Меня понесло. Мне больше не нужно было сдерживаться, подбирать слова, думать о дипломатии. Я сейчас умру, черт возьми, а значит, могу говорить все, что вздумается. И я не доставлю ему такого удовольствия, и не признаюсь, кто я, пусть он сам потом узнает и кусает локти в бессильной ярости.
Простите меня, мама, Эйнира, Рейнел, Мел, Леонер и все, кто верил в меня. Простите за то, что так много не успел. Но если пришло время умирать, значит, пришло. Плакать и биться в истерике у всех на виду я не буду.
— Повесить! — перст принца указал на меня. Рука подрагивала от ярости.
— Вешай, чего уж там, — милостиво разрешил я, продолжая насмехаться. — Это же единственное, что ты умеешь...
Я не договорил, прервался и замолчал, не веря своим глазам: из-за домов, словно по волшебству, появлялись воины в латах с эмблемой императора. Похоже, они медленно и бесшумно окружали отряд Дамиана, пока я так удачно отвлекал их своей речью.
— Что за?.. — ахнул принц, оглядываясь.
Солдат императора было много, раза в три больше людей принца. Они вырастали из своих укрытий, словно тени, и воины Дамиана немедленно складывали оружие.
А потом солдаты расступились, пропуская вперед несколько всадников. Первым вперед проехал человек с императорским штандартом, при виде которого, все жители деревни тут же упали на колени в ожидании того, кто ехал следующим.
И вот появился ОН. Император был худ и стар. Серебристая мантия, закрывающая его от плеч почти до пят одного цвета с длинными седыми волосами. На голове золотая корона, не обруч, как принято в Карадене, а именно корона, высокая, с зубцами, между которых вкраплены крупные драгоценнее камни.
— Отец? — голос принца прозвучал жалко.

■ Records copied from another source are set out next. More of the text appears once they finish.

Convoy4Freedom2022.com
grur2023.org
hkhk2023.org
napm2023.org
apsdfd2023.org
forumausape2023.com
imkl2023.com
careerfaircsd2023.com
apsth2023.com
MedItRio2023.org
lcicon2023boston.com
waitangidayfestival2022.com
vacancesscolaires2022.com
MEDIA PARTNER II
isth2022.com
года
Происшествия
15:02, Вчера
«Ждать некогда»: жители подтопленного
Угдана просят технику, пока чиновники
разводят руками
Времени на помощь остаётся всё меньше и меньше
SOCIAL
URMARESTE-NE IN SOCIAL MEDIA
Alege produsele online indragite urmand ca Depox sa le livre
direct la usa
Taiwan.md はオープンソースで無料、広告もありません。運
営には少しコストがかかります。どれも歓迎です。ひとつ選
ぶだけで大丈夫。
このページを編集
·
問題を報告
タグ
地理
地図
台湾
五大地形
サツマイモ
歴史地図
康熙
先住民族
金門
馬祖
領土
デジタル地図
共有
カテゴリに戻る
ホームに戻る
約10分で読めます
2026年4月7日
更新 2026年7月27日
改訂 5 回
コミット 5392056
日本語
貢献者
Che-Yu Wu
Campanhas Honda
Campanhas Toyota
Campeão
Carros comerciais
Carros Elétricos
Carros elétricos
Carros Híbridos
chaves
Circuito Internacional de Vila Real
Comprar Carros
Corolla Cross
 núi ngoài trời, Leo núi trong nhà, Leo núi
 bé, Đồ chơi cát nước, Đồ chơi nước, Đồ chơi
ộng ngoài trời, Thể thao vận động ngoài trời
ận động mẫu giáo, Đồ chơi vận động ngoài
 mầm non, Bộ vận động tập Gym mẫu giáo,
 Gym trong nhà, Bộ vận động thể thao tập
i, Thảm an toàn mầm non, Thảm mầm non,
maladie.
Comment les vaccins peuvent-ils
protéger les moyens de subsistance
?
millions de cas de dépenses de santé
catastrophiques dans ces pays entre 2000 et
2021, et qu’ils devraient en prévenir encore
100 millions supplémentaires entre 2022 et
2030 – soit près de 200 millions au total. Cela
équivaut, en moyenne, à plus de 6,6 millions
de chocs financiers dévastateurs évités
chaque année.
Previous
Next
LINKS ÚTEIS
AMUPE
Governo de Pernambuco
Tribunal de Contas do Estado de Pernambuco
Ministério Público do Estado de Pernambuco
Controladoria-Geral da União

Сейчас он скорее напоминал щенка, которого застали за порчей тапочек.
На лице Георга явственно отразилось презрение. Он посмотрел на сына сверху вниз и коротко бросил:
— На колени, — а потом отвернулся и больше не смотрел в его сторону.
Дамиан не то что встал на колени — рухнул в пыль и больше не поднял головы.
В этот момент мне даже стало жаль принца, строил-строил свой план-месть, а он взял и так легко провалился...
Император Георг тем временем повернулся ко мне, пробежал взглядом с головы до ног и усмехнулся.
— Отличная речь, ваше величество. Слышал почти всю.
— Мне тоже понравилась, — признался я с нервным смешком.
— Освободить, — приказал император и отъехал чуть в сторону, чтобы не мешать солдатам.
— Все-таки Эридан... Какой же я осел! — ахнул Дамиан, и снова замолчал с видом обреченного под брошенным на него взглядом отца.
Осел, это еще мягко сказано. У меня, например, было припасено множество совсем нелицеприятных названий для этого типа. Но я сдержался, раз уж меня спасли, нужно снова следить за своими словами и помнить о дипломатии.